L.C. Turner Post No. 26
Grand Army of the Republic
The Grand Army of the Republic, or G.A.R., was a national fraternal organization of honorably discharged Union veterans who served in the Civil War.
The L.C. Turner Post was organized and mustered into the Department of New York on May 26, 1878. The Post was named in honor of Judge Levi C. Turner, who had a law practice in Cooperstown and served as Otsego County Judge. As a professional journalist he was editor of The Otsego Farmer, Cincinnati Gazette and writer for the New York Tribune. During the Civil War he rose to the rank of Major and was appointed Judge Advocate under Secretary of War Edwin M. Stanton. He died in Washington in 1867 and is buried in Lakewood Cemetery.

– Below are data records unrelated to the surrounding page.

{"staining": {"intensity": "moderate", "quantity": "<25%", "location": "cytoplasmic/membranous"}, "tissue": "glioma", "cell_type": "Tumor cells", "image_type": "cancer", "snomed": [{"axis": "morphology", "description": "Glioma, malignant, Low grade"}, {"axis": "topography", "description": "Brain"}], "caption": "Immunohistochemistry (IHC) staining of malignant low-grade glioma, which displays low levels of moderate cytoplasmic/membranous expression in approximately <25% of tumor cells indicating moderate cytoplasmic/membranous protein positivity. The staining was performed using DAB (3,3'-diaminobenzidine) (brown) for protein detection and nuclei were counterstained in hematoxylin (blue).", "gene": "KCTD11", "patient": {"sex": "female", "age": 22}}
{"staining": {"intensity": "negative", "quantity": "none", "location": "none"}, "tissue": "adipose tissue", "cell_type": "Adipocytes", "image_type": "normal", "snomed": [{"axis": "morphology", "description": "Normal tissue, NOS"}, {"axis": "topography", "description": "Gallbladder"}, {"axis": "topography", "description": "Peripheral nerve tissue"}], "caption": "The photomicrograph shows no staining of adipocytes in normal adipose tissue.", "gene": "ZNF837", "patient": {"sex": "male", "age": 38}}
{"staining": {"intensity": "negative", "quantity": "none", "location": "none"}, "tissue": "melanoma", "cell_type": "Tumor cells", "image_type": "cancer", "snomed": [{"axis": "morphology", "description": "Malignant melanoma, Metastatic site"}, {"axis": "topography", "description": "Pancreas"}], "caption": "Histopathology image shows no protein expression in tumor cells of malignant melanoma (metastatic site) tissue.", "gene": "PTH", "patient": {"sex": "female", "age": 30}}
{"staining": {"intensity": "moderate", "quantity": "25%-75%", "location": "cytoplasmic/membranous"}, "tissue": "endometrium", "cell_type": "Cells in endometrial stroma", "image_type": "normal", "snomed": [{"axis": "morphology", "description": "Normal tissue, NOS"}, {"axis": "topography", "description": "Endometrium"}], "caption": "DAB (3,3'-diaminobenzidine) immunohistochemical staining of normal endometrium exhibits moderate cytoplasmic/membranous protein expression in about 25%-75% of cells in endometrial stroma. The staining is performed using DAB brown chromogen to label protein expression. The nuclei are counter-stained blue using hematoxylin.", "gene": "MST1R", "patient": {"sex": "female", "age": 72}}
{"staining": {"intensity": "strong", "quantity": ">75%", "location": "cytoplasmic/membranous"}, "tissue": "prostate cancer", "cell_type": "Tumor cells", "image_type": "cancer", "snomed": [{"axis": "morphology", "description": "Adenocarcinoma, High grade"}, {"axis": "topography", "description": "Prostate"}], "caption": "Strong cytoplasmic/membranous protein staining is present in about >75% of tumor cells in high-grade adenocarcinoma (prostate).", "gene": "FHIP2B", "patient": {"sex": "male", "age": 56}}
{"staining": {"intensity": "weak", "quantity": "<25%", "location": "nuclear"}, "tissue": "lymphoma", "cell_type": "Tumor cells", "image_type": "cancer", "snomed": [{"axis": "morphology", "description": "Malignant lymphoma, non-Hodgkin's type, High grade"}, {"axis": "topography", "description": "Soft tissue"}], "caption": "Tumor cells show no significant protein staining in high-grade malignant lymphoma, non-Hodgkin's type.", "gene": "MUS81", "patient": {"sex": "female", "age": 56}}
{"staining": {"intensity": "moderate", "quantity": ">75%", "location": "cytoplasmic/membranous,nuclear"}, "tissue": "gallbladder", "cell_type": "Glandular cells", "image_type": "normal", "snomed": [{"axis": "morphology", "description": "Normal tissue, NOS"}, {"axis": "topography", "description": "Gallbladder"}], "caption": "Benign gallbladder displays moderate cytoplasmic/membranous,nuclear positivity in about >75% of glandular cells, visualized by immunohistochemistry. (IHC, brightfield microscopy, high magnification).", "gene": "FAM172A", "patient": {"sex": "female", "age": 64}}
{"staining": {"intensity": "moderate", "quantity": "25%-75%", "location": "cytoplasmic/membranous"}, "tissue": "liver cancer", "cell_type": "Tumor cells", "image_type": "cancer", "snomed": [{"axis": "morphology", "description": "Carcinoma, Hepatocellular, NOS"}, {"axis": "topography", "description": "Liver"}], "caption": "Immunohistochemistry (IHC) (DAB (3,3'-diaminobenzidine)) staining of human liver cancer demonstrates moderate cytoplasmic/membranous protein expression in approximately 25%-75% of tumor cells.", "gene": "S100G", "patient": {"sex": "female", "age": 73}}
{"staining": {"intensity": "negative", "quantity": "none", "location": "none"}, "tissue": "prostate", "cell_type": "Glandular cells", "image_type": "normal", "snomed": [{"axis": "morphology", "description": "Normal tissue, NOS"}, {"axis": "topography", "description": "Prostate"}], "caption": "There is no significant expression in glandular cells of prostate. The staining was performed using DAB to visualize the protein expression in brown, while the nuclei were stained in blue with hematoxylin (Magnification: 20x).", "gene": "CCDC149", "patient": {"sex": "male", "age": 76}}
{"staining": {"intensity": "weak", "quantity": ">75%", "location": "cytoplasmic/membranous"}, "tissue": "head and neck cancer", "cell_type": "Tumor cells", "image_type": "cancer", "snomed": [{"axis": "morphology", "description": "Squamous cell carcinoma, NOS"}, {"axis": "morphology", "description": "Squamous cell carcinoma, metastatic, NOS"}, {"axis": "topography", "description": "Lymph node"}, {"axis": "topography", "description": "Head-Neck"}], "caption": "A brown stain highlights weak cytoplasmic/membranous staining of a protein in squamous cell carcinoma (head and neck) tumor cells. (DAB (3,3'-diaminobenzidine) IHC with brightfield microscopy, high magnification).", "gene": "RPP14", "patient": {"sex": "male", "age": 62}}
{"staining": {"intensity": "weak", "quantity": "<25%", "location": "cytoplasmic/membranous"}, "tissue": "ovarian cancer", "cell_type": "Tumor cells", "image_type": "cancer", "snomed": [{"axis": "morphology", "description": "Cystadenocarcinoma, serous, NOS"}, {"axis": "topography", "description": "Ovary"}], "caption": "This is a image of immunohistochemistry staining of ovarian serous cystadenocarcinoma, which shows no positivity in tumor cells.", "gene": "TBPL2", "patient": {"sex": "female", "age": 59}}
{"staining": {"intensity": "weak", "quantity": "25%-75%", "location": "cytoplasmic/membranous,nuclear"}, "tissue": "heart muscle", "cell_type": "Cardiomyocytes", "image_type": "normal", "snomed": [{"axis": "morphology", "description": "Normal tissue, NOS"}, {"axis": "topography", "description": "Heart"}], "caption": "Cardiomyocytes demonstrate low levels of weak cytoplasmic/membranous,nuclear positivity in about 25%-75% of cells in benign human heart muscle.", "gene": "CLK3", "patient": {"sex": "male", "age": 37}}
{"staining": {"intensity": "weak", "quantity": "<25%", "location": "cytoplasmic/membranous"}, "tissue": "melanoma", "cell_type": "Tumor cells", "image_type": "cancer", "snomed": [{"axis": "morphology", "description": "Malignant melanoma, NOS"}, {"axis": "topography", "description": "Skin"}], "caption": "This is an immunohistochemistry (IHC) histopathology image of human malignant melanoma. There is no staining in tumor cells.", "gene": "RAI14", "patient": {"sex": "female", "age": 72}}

One of the pyramids of cannonballs added to the Soldiers Plot in 1902. The urn was added in 1907.
The Honorable Andrew Davidson was chosen Commander of the Post. He enlisted at Cooperstown in July 1862 and served with distinction, rising to the rank of Captain. After his discharge he returned to Cooperstown, studied law, and was admitted to the Bar. He was the long-time editor of The Otsego Republican, and served as a New York State Senator. He was Commandant of the Soldiers’ and Sailors’ Home in Bath, New York, where he died in 1902. He is buried in Lakewood Cemetery. He was awarded a Civil War Congressional Medal of Honor in 1892.
The post had a prominent role in Decoration/Memorial Day celebrations. In the morning members would march to Lakewood Cemetery to decorate the graves of soldiers, followed by the impressive ritual service of the Grand Army. Ladies contributed potted plants and flowers. There was an afternoon parade followed by addresses delivered in Firemen’s Hall by clergy and distinguished citizens. In later years, the American Legion, Spanish-American War and World War veterans participated. Graves were decorated in all cemeteries in the Cooperstown vicinity, Christ Churchyard and St. Mary’s Cemetery as well as Lakewood Cemetery. The tradition continues to the present day.
Some of the graves of the 16 Civil War veterans buried in the Soldiers Plot
The Post purchased a Soldiers Plot in Lakewood Cemetery in 1891 and added to it in 1911. In 1902 a ton of cannonballs was received by L.C. Turner Post and placed in two pyramids of ten balls in each plot. Sixteen soldiers were buried there between 1893 and 1920. An urn with a plaque for the plot was presented by attorney J.J. Byard in 1907.
In 1915 a Civil War Monument at the Court House grounds was erected by L.C. Turner Post.
-- Written for Memorial Day at Lakewood Cemetery, May 31, 2021
The grave marker used for veterans who belonged to the Grand Army of the Republic (GAR).